Teaching Stories

Strategic Students and Question Spotting

The following piece was written by Helen Heath, a BILT Fellow, Reader in Physics and (soon to be!) University Education Director (Quality).

Why do we think that students being strategic in their learning is a bad thing? Is this an example of emotive conjugation as brilliantly illustrated by Anthony Jay and Johnathan Lynn in the “Yes Minister” series, “I give confidential security briefings. You leak. He has been charged under section 2a of the Official Secrets Act.” ?

“I only have time for important things, you have concentrated on the wrong things, students are question spotting rather than learning.”

Academics are very strategic in the tasks they decide to undertake. They pick tasks that will result in promotion, they tune their lectures to give students what they want to get those good questionnaire responses and they leave jobs undone that they have decided are not worth the time and effort. Yet we seem to criticise students for the same behaviour. We decide not to read the majority of the 200 papers in the Senate pack. Quickly reviewing the headings and deciding what matters to us. This is sensible use of precious time. A student decides they don’t have time to read and understand the whole textbook so they will look at previous examinations and see what topics are more likely to come up and this is “question spotting”.

But is “question spotting” such a bad idea? There is some sense academically. If a question (or a variation of a question) about the same topic appears every year then the examiner is giving a message that this is a topic they regard as important. We might hope that students had realised what were the key topics in other ways. We might stress these key topics in our lectures. We might like to think our students were able to just “get” what is key but that’s a high-level skill and the key topics may only be obvious when they have reappeared in subsequent years. When students are struggling with the nuts and bolts of a subject it’s not surprising that they can’t manage to see the wood for the trees.
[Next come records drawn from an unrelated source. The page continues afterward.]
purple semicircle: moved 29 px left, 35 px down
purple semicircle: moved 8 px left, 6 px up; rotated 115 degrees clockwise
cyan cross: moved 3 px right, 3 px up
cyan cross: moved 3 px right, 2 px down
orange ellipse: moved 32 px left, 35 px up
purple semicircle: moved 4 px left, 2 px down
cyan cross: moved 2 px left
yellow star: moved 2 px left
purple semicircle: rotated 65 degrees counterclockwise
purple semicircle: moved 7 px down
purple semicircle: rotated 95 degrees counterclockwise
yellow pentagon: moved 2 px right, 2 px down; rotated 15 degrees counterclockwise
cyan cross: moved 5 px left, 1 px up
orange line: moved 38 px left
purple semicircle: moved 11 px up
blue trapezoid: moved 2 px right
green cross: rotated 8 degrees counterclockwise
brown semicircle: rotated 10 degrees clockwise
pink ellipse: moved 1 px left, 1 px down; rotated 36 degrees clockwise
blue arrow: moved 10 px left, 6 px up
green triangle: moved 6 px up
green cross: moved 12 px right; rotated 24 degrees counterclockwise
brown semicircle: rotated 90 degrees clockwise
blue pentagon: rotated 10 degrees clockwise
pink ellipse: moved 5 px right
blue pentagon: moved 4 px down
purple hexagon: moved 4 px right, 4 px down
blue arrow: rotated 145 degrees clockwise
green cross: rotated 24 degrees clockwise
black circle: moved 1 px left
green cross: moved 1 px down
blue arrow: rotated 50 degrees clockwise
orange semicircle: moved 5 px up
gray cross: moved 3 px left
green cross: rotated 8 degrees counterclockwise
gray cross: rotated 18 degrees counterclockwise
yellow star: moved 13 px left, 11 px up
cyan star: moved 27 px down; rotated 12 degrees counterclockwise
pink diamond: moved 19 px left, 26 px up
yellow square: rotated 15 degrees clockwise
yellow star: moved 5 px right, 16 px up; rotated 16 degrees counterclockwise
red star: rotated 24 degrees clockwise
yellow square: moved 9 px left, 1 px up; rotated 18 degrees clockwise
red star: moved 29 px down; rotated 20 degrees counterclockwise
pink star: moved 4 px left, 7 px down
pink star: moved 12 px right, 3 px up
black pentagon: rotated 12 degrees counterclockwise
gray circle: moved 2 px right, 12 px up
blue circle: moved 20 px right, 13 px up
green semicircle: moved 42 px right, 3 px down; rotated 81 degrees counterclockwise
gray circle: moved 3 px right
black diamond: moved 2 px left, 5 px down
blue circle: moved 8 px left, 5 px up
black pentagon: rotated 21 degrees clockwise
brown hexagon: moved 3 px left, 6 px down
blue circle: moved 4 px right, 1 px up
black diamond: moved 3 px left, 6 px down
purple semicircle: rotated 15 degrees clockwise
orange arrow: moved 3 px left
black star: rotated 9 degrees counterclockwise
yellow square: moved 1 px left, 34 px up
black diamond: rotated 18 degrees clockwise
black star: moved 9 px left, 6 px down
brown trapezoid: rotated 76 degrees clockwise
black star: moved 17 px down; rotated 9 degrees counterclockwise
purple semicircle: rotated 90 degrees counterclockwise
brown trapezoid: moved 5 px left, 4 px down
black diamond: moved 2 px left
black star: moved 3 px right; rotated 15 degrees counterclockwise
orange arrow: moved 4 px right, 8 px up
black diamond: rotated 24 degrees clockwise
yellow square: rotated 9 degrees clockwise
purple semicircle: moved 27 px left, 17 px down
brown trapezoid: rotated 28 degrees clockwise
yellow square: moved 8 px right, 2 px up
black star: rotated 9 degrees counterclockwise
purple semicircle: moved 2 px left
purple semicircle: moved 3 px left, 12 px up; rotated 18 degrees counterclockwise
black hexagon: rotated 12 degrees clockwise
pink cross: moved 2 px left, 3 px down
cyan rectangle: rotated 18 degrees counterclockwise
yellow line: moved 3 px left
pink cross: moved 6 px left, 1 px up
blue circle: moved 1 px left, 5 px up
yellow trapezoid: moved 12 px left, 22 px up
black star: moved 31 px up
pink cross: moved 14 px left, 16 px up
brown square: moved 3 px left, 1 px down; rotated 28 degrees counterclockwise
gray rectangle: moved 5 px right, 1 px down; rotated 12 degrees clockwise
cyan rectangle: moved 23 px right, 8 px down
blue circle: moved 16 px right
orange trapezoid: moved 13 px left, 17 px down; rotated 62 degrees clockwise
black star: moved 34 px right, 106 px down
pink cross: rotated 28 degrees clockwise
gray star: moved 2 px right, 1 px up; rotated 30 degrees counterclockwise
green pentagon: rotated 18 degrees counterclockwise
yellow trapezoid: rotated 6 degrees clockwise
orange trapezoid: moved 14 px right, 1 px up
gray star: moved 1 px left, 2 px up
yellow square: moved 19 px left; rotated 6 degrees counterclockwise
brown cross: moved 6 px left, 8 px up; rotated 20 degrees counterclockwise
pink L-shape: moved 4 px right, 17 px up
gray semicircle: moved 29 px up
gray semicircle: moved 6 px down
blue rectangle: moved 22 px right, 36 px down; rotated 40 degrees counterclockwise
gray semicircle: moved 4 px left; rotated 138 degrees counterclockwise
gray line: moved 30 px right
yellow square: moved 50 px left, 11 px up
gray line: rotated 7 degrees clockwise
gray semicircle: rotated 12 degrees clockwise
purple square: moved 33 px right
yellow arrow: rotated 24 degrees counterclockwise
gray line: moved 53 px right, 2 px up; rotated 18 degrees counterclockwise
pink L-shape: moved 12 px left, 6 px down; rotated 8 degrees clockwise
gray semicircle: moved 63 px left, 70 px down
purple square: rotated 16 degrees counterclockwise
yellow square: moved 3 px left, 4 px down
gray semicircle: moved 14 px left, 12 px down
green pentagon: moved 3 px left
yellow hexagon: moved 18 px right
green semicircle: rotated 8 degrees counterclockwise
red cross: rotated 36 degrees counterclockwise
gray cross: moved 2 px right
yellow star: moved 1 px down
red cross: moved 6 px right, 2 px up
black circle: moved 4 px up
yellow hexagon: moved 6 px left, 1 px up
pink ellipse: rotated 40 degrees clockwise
Many weaker students are known to find difficulty with scaffolding their learning and identifying the key elements that will enable them to succeed later. They use every piece of information they can to work out what these key topics are and that includes judging what we regard as important by what we assess them on. The topics we choose to place an emphasis on in our final assessment must be import so question spotting is a way of understanding what it is that academics regard as important.

I’d suggest that this strategic planning is not only useful for passing examinations but it’s a useful life skill. The difficulty arises where students question spot and learn by rote with no understanding. The symptom of this in Physics is often a good response to a question that looked like the one that was asked but was slightly different.

The HEA training materials used in the programme focussed assessment training for the pilot project encouraged academics to consider what are the threshold topics in their area. There is much written about threshold topics in physics a recent paper even suggests that there are too many threshold concepts in physics to count them (“Identifying Threshold Concepts in Physics: too many to count” R. Serbanescu 2017). If this is the case, we need to guide the students by deciding what we think is key. If we fail to do that then we shouldn’t blame the students for looking at what we indicated was key by our assessment. Assessment does drive learning and if we are assessing the same topic repeatedly then it is driving the students to learn that topic.

One mechanism we have tried in physics which has some advantages is giving the students a list of questions of which a subset will be a people be guaranteed to appear on the paper and make up ~40% of the material. These direct students towards the bare bones of the course. If they can answer this set of questions they should at least be able to reproduce the basic information in the course Looking our definition of what constitutes a third class performance in assessment (“some grasp of the issues and concepts underlying the techniques and material taught” UoB 21 point scale 40-50 descriptor) the ability to simply regurgitate with reasonable accuracy some basic concepts could be seen to meet these. Ideally students would want to go further but, in some cases, they haven’t had the time to absorb that particular piece of knowledge and digest it in the depth we would expect. While there are still time constraints on the acquisition of knowledge in a Higher Education programme inevitably almost everyone will come up against a concept that they are unable to grasp before the assessment.

And is learning by rote so bad? I do not set out to prove Pythagoras’ theorem every time I need to use it for a question.

Forms of assessment should have a range of tasks that test both use of tools and deeper concepts, but students should not be criticised for directing their learning towards topics they think are likely to come up in an examination. By putting these topics on the examination regularly we have declared them to be important.